Activity => Every line of the records below from the line with "15 dolog, amit még tegyél meg, mielőtt véget" up to and including the line with "a nappalok rövidebbek" must be reproduced exactly, and no line outside that range.

Records =>
--------------------------------
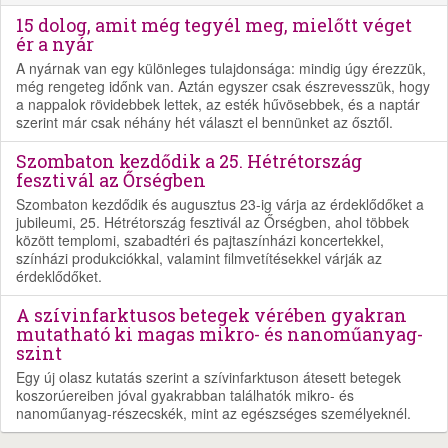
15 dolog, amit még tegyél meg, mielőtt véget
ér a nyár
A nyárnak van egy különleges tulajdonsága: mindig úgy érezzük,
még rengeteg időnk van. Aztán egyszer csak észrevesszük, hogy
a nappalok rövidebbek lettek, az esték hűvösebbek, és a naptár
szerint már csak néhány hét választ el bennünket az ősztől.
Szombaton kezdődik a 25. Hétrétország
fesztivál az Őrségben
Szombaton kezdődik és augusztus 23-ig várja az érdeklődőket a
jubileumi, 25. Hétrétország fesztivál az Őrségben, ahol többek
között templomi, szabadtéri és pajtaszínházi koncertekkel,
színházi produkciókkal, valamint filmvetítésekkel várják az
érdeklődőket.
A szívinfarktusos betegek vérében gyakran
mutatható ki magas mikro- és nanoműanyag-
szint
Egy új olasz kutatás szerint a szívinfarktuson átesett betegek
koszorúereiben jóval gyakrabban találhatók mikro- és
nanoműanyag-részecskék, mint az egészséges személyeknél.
--------------------------------
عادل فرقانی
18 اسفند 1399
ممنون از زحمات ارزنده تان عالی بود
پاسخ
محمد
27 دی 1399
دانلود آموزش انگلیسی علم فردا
--------------------------------
Written reply =>
15 dolog, amit még tegyél meg, mielőtt véget
ér a nyár
A nyárnak van egy különleges tulajdonsága: mindig úgy érezzük,
még rengeteg időnk van. Aztán egyszer csak észrevesszük, hogy
a nappalok rövidebbek lettek, az esték hűvösebbek, és a naptár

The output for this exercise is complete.